Two brief follow-ups before the weekend starts.
First, an interesting op ed was published today in the New York Times (you might remember them from yesterday when I found fault with their declaration of “ 36,000 lost souls” based on an unreviewed computer projection). Today they did publish a very nice opinion piece by Dr. Danielle Ofri from Bellevue Hospital in New York.

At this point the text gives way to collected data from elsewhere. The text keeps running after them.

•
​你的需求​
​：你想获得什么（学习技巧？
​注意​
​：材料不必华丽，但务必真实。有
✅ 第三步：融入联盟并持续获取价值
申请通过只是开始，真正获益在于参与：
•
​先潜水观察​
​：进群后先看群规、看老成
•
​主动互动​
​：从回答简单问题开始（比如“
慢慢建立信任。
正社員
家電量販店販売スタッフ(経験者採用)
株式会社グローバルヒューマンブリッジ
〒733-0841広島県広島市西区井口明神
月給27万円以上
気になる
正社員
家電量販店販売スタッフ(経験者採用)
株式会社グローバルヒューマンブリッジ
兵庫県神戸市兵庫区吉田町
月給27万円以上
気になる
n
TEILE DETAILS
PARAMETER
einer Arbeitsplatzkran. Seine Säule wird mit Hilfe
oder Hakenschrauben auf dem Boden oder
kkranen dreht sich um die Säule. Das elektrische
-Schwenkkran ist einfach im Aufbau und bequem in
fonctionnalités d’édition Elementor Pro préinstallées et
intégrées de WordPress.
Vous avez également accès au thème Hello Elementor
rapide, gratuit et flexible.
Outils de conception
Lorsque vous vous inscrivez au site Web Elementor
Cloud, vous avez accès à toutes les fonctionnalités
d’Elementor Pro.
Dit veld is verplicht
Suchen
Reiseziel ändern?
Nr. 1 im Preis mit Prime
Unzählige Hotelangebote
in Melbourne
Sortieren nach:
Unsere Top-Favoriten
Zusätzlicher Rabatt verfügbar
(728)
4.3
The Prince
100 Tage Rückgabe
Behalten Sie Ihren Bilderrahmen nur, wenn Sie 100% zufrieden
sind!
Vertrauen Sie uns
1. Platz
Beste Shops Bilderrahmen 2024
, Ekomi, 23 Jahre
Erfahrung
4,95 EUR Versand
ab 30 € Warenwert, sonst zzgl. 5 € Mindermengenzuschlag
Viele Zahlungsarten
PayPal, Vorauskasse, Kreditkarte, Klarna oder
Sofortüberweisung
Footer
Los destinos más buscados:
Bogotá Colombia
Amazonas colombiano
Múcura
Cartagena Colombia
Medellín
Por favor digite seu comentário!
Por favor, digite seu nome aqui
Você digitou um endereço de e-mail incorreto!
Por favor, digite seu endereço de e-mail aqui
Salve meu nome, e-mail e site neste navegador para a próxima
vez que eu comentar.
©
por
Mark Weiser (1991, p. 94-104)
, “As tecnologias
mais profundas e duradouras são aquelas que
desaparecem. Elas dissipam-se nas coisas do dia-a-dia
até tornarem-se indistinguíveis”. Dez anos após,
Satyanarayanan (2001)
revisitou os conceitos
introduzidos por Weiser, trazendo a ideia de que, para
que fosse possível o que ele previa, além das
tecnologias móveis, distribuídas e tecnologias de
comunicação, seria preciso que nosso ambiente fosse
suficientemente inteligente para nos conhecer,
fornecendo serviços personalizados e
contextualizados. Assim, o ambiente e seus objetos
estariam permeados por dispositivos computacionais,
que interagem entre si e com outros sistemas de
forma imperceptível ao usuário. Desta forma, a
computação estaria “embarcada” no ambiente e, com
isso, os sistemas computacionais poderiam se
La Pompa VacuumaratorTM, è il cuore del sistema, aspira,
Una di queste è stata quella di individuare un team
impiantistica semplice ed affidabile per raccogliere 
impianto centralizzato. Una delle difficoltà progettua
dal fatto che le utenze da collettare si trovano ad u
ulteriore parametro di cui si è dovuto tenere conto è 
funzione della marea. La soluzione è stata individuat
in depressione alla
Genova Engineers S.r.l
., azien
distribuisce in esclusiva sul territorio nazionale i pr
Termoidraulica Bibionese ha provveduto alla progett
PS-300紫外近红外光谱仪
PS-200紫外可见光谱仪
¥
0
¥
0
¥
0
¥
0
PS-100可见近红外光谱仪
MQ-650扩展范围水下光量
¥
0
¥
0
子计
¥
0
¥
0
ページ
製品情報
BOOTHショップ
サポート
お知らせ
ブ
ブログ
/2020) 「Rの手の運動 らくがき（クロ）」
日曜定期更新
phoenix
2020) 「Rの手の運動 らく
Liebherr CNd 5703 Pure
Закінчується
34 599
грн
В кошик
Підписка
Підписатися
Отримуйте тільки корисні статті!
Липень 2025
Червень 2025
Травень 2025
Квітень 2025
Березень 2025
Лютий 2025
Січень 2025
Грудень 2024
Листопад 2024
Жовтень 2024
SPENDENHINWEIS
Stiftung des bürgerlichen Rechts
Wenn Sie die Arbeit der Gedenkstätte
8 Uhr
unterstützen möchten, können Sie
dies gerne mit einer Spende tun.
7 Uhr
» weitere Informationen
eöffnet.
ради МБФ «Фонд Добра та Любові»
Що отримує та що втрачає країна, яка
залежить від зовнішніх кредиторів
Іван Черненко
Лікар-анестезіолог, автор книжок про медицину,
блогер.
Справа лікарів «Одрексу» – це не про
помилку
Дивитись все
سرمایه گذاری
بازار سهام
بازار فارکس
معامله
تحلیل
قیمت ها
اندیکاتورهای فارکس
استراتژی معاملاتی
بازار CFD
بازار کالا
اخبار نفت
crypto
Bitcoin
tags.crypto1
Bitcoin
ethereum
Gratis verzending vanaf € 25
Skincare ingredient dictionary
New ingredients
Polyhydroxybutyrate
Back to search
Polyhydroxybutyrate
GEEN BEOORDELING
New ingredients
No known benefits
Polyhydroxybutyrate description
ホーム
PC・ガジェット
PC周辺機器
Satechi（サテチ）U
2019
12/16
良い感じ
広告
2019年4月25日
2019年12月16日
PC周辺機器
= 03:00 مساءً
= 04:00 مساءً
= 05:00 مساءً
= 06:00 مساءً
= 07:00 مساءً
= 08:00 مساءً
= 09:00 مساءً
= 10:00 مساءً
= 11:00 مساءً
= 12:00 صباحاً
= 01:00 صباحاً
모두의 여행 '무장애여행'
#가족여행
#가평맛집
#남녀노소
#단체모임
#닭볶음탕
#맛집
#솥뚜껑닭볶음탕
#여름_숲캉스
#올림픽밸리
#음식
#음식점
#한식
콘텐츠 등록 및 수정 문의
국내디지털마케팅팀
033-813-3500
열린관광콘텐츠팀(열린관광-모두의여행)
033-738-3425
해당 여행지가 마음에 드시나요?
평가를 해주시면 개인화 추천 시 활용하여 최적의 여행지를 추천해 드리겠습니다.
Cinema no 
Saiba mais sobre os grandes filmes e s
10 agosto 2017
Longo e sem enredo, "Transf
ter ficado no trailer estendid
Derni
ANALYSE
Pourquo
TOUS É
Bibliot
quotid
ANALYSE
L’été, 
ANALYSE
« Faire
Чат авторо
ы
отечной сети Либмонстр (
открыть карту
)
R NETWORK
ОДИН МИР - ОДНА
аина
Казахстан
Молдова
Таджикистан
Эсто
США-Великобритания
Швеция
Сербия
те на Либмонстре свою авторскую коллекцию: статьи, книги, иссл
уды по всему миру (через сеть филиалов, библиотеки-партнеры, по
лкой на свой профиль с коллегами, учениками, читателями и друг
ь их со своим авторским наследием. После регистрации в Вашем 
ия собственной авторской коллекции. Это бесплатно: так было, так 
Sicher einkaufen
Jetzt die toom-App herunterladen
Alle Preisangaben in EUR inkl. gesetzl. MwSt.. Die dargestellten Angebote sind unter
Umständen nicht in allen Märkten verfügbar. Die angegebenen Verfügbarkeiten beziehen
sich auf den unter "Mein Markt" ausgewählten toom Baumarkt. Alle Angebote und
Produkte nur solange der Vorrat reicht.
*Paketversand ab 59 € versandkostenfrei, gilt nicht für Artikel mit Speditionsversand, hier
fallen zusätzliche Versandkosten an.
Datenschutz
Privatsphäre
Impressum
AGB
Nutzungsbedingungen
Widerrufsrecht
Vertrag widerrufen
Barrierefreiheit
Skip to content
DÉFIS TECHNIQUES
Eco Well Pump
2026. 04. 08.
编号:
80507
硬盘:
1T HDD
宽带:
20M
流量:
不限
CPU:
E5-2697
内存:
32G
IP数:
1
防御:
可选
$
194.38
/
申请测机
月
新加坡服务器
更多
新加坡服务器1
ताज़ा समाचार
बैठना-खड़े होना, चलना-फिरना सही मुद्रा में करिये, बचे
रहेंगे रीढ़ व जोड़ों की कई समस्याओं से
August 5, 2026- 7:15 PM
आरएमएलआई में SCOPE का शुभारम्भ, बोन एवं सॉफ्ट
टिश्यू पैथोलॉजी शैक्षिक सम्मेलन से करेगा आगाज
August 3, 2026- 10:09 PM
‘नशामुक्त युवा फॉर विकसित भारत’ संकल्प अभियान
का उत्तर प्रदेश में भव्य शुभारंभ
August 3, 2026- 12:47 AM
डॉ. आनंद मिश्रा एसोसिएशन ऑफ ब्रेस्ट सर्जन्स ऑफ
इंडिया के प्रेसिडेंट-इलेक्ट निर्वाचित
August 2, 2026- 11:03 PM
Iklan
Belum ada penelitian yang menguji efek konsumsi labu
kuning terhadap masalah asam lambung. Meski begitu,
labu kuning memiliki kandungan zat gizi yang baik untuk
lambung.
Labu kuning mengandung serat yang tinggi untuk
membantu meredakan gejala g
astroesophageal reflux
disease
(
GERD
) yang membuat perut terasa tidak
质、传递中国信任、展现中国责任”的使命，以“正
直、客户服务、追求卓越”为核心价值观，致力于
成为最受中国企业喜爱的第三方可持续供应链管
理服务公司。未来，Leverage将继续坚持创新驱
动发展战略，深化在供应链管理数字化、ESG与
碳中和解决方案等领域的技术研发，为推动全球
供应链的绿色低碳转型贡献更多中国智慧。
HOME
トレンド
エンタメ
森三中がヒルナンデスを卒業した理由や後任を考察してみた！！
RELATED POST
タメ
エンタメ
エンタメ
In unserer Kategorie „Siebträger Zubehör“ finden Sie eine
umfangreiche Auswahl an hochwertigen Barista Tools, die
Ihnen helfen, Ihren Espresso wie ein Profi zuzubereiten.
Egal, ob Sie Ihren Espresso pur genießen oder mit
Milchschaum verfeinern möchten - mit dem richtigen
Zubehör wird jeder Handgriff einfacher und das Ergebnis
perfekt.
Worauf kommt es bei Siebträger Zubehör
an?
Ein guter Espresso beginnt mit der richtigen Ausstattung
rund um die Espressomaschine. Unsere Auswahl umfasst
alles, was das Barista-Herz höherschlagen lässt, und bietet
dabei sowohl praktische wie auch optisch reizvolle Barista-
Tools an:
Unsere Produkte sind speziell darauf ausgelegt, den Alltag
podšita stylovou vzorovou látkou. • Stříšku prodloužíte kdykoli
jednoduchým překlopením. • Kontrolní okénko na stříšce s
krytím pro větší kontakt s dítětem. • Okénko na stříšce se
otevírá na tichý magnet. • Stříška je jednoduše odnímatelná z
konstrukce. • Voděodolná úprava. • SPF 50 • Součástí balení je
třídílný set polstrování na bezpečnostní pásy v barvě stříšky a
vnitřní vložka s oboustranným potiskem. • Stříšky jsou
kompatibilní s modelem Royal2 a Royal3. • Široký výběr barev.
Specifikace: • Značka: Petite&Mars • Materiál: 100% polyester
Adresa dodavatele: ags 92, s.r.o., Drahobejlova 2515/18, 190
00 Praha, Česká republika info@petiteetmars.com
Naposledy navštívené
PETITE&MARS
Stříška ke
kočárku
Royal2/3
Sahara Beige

In this piece, Dr. Ofri points out some of the tactics that went wrong in hospitals during the epidemic. They include putting physicians who had little expertise in charge of ventilators, constructing large tent hospitals that were essentially never used, and forgetting to maintain non-COVID healthcare leading to increases in deaths outside the hospital. She also bemoans the loss of the filter provided by peer reviews of science (hopefully the Times reads it own opinion pieces).
All of these are things that could be improved. It is very important that we look carefully at what happened during this first wave of the pandemic so that these mistakes are not repeated, either if coronavirus deaths increase again or when a new pandemic occurs.
Another important update involves news around COVID-19 antibody testing. You may remember that antibody tests were being dumped on the US without any validation. The FDA intervened on May 4th and put up new criteria requiring performance data before the tests could be sold. In fact, companies selling these kits under part D of emergency use (without documentation) were required to submit a full application for approval within 10 days or withdraw their product.
Today, the FDA published a list of the tests that were withdrawn and the ones that remain for sale. Remarkably, 28 antibody tests were withdrawn but 190 other tests are still being sold! The vast majority of these remaining antibody tests do not have full emergency use act (EUA) approval by the FDA and therefore are not validated. This means that the consumer is still at risk for having a test that has not been verified as accurate in the United States.